• **Task goal**
In the entries that follow, find the line containing "et ses environs.", then output exactly every line from the first through that one.

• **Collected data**
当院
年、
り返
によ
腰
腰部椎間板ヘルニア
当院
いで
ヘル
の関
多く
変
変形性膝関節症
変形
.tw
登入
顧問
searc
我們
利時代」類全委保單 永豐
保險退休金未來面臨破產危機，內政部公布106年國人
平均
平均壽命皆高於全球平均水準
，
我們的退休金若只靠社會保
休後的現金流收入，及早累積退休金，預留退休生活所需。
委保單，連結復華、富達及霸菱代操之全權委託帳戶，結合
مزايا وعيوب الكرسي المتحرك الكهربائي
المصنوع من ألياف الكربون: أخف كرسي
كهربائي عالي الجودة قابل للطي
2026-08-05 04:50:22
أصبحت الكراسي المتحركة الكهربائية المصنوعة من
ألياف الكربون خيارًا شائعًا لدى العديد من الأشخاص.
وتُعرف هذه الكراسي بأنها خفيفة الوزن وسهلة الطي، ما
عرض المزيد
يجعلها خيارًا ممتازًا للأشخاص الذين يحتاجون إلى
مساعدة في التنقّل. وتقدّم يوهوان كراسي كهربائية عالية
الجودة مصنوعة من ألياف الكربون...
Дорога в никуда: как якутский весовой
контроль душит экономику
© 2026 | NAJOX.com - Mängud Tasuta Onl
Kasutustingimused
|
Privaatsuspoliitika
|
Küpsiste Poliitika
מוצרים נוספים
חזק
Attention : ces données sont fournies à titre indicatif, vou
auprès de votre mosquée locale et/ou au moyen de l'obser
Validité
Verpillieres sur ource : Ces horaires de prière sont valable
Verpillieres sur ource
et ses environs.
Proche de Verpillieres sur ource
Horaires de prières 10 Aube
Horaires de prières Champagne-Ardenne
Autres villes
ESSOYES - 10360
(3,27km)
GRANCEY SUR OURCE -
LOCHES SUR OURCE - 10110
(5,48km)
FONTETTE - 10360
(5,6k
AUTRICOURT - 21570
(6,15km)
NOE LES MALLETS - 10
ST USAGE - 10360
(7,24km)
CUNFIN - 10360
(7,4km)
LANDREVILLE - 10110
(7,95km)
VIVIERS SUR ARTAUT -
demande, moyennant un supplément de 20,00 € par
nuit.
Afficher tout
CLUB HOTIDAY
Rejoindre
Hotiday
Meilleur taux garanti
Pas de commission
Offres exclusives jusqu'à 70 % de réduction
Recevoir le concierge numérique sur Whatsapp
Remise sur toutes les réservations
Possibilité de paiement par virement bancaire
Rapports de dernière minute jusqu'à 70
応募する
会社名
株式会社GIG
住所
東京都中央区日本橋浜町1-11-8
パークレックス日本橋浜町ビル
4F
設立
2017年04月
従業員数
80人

• **Result for this task**
当院
年、
り返
によ
腰
腰部椎間板ヘルニア
当院
いで
ヘル
の関
多く
変
変形性膝関節症
変形
.tw
登入
顧問
searc
我們
利時代」類全委保單 永豐
保險退休金未來面臨破產危機，內政部公布106年國人
平均
平均壽命皆高於全球平均水準
，
我們的退休金若只靠社會保
休後的現金流收入，及早累積退休金，預留退休生活所需。
委保單，連結復華、富達及霸菱代操之全權委託帳戶，結合
مزايا وعيوب الكرسي المتحرك الكهربائي
المصنوع من ألياف الكربون: أخف كرسي
كهربائي عالي الجودة قابل للطي
2026-08-05 04:50:22
أصبحت الكراسي المتحركة الكهربائية المصنوعة من
ألياف الكربون خيارًا شائعًا لدى العديد من الأشخاص.
وتُعرف هذه الكراسي بأنها خفيفة الوزن وسهلة الطي، ما
عرض المزيد
يجعلها خيارًا ممتازًا للأشخاص الذين يحتاجون إلى
مساعدة في التنقّل. وتقدّم يوهوان كراسي كهربائية عالية
الجودة مصنوعة من ألياف الكربون...
Дорога в никуда: как якутский весовой
контроль душит экономику
© 2026 | NAJOX.com - Mängud Tasuta Onl
Kasutustingimused
|
Privaatsuspoliitika
|
Küpsiste Poliitika
מוצרים נוספים
חזק
Attention : ces données sont fournies à titre indicatif, vou
auprès de votre mosquée locale et/ou au moyen de l'obser
Validité
Verpillieres sur ource : Ces horaires de prière sont valable
Verpillieres sur ource
et ses environs.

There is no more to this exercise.